Given the rising costs of diabetes in America, it is critical that Americans have affordable access to ALL components of diabetes training and treatment programs that adhere to the American Diabetes Association standards of care for patients with diabetes to prevent costly hospitalizations and complications.  An estimated 30.3 million people of all ages had diabetes in 2015 (9.4% of the population).  Total estimated diabetes costs in the United States in 2012 were $245 billion. Average medical expenditures for people with diagnosed diabetes were about $13,700, 2.3 times higher than expenditures for people without diabetes.  

DPAC believes that every patient with diabetes has a unique relationship with his/her healthcare professional and treatment team and that each one should have access to all medications, technologies and treatment programs that enable them to actively manage and control their diabetes.  The complexities of managing diabetes are unique to each patient and options to successfully manage their diabetes are tailored for that patient…there is no “one size fits all” treatment for patients with diabetes.  Patients should not be forced to switch medications, technologies or treatment based on non-medical reasons. This practice is called Non-Medical Switching.  It occurs when insurers or pharmacy benefit manufacturers make changes to a formulary based primarily on cost or rebate negotiations with manufacturers in exchange for potential market share.  These formulary changes disrupt the continuity of care for a patient with diabetes and typically lead to higher overall costs due to increased physician visits and suboptimal control of the patient’s diabetes, leading to costly complications and hospitalizations and additional emotional stress on the patient.

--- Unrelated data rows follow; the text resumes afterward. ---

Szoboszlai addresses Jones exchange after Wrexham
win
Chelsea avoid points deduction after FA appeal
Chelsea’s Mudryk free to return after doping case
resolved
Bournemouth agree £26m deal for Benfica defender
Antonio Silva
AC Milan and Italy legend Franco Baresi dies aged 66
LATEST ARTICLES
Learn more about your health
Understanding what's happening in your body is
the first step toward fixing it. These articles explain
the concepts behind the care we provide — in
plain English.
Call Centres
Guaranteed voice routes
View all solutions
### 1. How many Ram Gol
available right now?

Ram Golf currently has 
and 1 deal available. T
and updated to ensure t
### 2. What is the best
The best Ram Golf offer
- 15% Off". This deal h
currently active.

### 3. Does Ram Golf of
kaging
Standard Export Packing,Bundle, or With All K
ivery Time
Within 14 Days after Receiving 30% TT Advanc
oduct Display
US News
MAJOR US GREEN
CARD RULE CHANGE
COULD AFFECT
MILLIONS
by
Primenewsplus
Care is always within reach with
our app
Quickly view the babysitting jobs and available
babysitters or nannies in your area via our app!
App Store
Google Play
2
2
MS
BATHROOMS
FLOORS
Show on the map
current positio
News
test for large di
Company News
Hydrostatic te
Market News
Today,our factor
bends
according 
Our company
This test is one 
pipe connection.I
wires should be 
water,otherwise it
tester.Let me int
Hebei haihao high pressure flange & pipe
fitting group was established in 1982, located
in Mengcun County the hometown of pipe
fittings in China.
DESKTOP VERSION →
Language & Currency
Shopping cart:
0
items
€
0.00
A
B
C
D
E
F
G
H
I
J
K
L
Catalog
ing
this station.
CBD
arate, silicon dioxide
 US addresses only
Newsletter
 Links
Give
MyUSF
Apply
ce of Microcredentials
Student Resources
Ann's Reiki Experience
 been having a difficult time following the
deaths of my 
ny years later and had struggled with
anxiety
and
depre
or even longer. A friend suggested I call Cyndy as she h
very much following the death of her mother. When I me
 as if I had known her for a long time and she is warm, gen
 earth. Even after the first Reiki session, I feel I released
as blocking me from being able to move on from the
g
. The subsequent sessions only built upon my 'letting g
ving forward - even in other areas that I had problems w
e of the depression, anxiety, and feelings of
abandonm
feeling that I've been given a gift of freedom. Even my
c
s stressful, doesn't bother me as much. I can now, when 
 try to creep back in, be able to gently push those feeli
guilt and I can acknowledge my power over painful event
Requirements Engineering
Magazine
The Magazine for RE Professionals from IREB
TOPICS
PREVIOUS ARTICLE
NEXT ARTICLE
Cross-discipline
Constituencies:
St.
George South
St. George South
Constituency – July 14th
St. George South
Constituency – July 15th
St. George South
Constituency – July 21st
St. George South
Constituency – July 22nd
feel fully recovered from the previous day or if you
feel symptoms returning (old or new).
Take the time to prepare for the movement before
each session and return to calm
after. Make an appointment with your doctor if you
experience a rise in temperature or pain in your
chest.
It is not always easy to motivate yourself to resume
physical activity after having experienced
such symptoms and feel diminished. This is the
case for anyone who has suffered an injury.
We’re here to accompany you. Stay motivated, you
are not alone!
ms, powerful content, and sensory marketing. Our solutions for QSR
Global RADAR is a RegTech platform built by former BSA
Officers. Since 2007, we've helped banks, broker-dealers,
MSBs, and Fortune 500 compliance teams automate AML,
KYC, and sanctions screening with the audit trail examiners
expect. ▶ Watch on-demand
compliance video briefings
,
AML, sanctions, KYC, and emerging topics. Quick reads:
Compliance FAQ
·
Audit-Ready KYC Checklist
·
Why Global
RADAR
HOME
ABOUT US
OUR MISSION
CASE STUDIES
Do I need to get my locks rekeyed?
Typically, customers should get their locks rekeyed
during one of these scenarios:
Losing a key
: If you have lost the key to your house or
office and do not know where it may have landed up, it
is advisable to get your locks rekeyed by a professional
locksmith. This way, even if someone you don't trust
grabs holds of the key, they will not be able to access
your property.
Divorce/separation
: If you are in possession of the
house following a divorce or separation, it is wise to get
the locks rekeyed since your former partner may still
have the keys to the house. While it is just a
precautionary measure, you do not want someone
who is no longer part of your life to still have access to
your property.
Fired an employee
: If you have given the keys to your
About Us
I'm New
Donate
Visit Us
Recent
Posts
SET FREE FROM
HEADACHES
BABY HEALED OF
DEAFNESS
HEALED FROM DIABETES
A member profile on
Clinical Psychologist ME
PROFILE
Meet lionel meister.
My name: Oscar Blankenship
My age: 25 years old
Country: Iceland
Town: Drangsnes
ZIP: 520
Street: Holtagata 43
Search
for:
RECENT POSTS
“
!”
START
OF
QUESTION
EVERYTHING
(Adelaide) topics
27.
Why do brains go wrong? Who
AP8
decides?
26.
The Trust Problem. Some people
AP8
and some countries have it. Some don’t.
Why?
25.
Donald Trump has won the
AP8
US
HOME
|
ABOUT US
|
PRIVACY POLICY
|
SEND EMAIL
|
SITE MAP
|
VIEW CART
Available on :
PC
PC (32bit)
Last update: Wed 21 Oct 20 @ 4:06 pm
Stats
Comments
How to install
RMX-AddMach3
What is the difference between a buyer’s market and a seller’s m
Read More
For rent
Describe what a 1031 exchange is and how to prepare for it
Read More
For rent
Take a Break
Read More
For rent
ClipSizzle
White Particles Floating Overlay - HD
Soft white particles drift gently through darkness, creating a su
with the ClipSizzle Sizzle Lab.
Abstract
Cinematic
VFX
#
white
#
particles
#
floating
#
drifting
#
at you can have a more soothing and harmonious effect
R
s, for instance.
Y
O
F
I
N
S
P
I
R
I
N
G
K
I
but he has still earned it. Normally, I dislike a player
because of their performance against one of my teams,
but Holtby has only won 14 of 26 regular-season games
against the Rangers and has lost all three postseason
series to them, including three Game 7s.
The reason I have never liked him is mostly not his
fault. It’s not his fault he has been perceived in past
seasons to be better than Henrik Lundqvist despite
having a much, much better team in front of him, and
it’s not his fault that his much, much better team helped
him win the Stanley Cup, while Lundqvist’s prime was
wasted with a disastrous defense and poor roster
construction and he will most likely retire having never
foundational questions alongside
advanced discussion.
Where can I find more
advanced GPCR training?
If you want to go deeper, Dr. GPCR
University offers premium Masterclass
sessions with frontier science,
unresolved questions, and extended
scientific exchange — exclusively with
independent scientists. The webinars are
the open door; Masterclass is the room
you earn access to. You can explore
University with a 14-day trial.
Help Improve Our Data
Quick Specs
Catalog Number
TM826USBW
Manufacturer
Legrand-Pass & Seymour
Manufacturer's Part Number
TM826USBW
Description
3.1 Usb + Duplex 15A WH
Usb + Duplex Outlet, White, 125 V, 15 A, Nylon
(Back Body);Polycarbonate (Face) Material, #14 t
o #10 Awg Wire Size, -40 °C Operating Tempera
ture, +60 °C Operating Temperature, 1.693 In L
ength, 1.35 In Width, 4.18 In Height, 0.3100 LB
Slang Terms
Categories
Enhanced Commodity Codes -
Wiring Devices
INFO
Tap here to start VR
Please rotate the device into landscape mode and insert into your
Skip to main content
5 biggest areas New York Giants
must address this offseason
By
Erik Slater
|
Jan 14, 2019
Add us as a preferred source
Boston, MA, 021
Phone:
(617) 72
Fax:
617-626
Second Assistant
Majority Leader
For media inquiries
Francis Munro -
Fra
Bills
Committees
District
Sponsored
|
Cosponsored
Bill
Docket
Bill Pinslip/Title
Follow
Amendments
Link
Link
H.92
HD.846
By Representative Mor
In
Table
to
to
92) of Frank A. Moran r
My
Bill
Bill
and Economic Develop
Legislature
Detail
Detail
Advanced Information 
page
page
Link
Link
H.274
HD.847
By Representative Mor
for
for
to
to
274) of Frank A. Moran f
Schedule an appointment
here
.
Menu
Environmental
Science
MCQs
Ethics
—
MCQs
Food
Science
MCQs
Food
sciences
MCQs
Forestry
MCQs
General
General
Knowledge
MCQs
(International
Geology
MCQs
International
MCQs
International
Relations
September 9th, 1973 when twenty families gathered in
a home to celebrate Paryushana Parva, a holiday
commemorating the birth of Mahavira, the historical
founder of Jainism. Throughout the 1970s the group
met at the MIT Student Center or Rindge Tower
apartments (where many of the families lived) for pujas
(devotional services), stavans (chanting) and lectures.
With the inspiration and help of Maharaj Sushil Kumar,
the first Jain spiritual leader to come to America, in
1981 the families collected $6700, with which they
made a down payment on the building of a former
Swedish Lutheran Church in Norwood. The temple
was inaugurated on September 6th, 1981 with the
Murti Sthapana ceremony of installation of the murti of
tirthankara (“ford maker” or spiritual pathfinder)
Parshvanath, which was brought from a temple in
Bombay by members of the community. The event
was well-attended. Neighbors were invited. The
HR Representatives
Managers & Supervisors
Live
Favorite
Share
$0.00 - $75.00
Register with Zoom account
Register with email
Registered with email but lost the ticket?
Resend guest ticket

While DPAC understands the need for insurers and pharmacy benefit managers (PBMs) to help control healthcare costs, it is imperative that formulary decisions MUST be driven by sound scientific, clinical evidence, not just cost effectiveness.  They should also look at the costs to the OVERALL healthcare system when forcing patients to switch medications or treatment options.  DPAC strongly opposes any formulary changes during the benefit year, when the patient has little to no recourse in finding different coverage options.  Finally, DPAC strongly recommends that insurers and PBMs consult patients and medical professionals when making formulary decisions and to provide full transparency on the decision-making process in making these changes.